■ **Tâche**: Citez mot pour mot chaque ligne de toutes les entrées ci-dessous.

■ **Entrées**:
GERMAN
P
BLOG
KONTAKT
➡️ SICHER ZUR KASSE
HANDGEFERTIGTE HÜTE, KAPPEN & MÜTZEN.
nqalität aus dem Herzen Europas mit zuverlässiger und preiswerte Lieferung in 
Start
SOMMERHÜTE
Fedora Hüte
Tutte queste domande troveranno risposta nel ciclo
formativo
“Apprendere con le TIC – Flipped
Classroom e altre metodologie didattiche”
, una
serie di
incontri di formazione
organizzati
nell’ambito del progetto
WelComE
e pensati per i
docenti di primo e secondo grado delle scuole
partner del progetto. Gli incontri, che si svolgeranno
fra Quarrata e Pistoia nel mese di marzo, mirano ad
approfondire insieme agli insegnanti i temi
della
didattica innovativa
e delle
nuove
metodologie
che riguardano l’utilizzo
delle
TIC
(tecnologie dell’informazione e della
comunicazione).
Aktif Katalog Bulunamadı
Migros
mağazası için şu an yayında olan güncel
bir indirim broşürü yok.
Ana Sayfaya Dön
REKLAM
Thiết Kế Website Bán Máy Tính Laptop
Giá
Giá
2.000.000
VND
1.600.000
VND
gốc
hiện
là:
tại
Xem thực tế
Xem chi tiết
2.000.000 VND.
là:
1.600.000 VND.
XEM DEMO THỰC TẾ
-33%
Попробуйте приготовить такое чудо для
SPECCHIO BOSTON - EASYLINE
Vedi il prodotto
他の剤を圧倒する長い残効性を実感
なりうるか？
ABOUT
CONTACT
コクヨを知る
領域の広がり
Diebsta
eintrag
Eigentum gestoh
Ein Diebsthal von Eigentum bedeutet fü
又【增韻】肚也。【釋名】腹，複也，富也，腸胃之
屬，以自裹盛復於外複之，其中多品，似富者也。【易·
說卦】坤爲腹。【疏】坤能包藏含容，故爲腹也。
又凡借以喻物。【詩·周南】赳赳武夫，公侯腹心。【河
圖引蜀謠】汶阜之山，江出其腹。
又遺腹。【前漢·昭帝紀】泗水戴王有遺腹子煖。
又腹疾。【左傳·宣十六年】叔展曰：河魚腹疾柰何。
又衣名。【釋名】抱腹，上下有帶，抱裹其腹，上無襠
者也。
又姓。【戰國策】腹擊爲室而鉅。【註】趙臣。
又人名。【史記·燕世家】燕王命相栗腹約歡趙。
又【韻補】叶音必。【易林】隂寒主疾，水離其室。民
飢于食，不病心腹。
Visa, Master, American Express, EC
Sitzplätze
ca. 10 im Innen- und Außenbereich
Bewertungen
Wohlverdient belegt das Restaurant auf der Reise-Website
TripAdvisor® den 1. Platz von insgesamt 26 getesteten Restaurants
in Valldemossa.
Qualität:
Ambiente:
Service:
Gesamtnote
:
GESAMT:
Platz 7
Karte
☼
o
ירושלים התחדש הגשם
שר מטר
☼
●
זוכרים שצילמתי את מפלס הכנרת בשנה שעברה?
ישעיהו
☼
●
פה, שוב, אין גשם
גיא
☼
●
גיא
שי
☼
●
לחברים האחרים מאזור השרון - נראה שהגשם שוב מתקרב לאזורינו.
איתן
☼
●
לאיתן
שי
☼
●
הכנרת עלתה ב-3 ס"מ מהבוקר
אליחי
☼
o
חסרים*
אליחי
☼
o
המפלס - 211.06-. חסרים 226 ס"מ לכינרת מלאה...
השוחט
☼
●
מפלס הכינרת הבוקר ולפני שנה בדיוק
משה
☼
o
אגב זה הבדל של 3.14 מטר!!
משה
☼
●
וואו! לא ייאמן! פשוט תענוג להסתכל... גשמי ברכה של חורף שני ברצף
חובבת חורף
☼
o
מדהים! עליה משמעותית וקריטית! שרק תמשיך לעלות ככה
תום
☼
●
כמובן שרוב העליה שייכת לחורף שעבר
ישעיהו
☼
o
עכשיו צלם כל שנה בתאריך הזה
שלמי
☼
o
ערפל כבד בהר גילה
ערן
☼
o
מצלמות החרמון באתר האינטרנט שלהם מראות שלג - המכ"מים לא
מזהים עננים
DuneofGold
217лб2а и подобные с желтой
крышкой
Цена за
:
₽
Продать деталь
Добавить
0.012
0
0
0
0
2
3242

■ **Réponse finale**:
GERMAN
P
BLOG
KONTAKT
➡️ SICHER ZUR KASSE
HANDGEFERTIGTE HÜTE, KAPPEN & MÜTZEN.
nqalität aus dem Herzen Europas mit zuverlässiger und preiswerte Lieferung in 
Start
SOMMERHÜTE
Fedora Hüte
Tutte queste domande troveranno risposta nel ciclo
formativo
“Apprendere con le TIC – Flipped
Classroom e altre metodologie didattiche”
, una
serie di
incontri di formazione
organizzati
nell’ambito del progetto
WelComE
e pensati per i
docenti di primo e secondo grado delle scuole
partner del progetto. Gli incontri, che si svolgeranno
fra Quarrata e Pistoia nel mese di marzo, mirano ad
approfondire insieme agli insegnanti i temi
della
didattica innovativa
e delle
nuove
metodologie
che riguardano l’utilizzo
delle
TIC
(tecnologie dell’informazione e della
comunicazione).
Aktif Katalog Bulunamadı
Migros
mağazası için şu an yayında olan güncel
bir indirim broşürü yok.
Ana Sayfaya Dön
REKLAM
Thiết Kế Website Bán Máy Tính Laptop
Giá
Giá
2.000.000
VND
1.600.000
VND
gốc
hiện
là:
tại
Xem thực tế
Xem chi tiết
2.000.000 VND.
là:
1.600.000 VND.
XEM DEMO THỰC TẾ
-33%
Попробуйте приготовить такое чудо для
SPECCHIO BOSTON - EASYLINE
Vedi il prodotto
他の剤を圧倒する長い残効性を実感
なりうるか？
ABOUT
CONTACT
コクヨを知る
領域の広がり
Diebsta
eintrag
Eigentum gestoh
Ein Diebsthal von Eigentum bedeutet fü
又【增韻】肚也。【釋名】腹，複也，富也，腸胃之
屬，以自裹盛復於外複之，其中多品，似富者也。【易·
說卦】坤爲腹。【疏】坤能包藏含容，故爲腹也。
又凡借以喻物。【詩·周南】赳赳武夫，公侯腹心。【河
圖引蜀謠】汶阜之山，江出其腹。
又遺腹。【前漢·昭帝紀】泗水戴王有遺腹子煖。
又腹疾。【左傳·宣十六年】叔展曰：河魚腹疾柰何。
又衣名。【釋名】抱腹，上下有帶，抱裹其腹，上無襠
者也。
又姓。【戰國策】腹擊爲室而鉅。【註】趙臣。
又人名。【史記·燕世家】燕王命相栗腹約歡趙。
又【韻補】叶音必。【易林】隂寒主疾，水離其室。民
飢于食，不病心腹。
Visa, Master, American Express, EC
Sitzplätze
ca. 10 im Innen- und Außenbereich
Bewertungen
Wohlverdient belegt das Restaurant auf der Reise-Website
TripAdvisor® den 1. Platz von insgesamt 26 getesteten Restaurants
in Valldemossa.
Qualität:
Ambiente:
Service:
Gesamtnote
:
GESAMT:
Platz 7
Karte
☼
o
ירושלים התחדש הגשם
שר מטר
☼
●
זוכרים שצילמתי את מפלס הכנרת בשנה שעברה?
ישעיהו
☼
●
פה, שוב, אין גשם
גיא
☼
●
גיא
שי
☼
●
לחברים האחרים מאזור השרון - נראה שהגשם שוב מתקרב לאזורינו.
איתן
☼
●
לאיתן
שי
☼
●
הכנרת עלתה ב-3 ס"מ מהבוקר
אליחי
☼
o
חסרים*
אליחי
☼
o
המפלס - 211.06-. חסרים 226 ס"מ לכינרת מלאה...
השוחט
☼
●
מפלס הכינרת הבוקר ולפני שנה בדיוק
משה
☼
o
אגב זה הבדל של 3.14 מטר!!
משה
☼
●
וואו! לא ייאמן! פשוט תענוג להסתכל... גשמי ברכה של חורף שני ברצף
חובבת חורף
☼
o
מדהים! עליה משמעותית וקריטית! שרק תמשיך לעלות ככה
תום
☼
●
כמובן שרוב העליה שייכת לחורף שעבר
ישעיהו
☼
o
עכשיו צלם כל שנה בתאריך הזה
שלמי
☼
o
ערפל כבד בהר גילה
ערן
☼
o
מצלמות החרמון באתר האינטרנט שלהם מראות שלג - המכ"מים לא
מזהים עננים
DuneofGold
217лб2а и подобные с желтой
крышкой
Цена за
:
₽
Продать деталь
Добавить
0.012
0
0
0
0
2
3242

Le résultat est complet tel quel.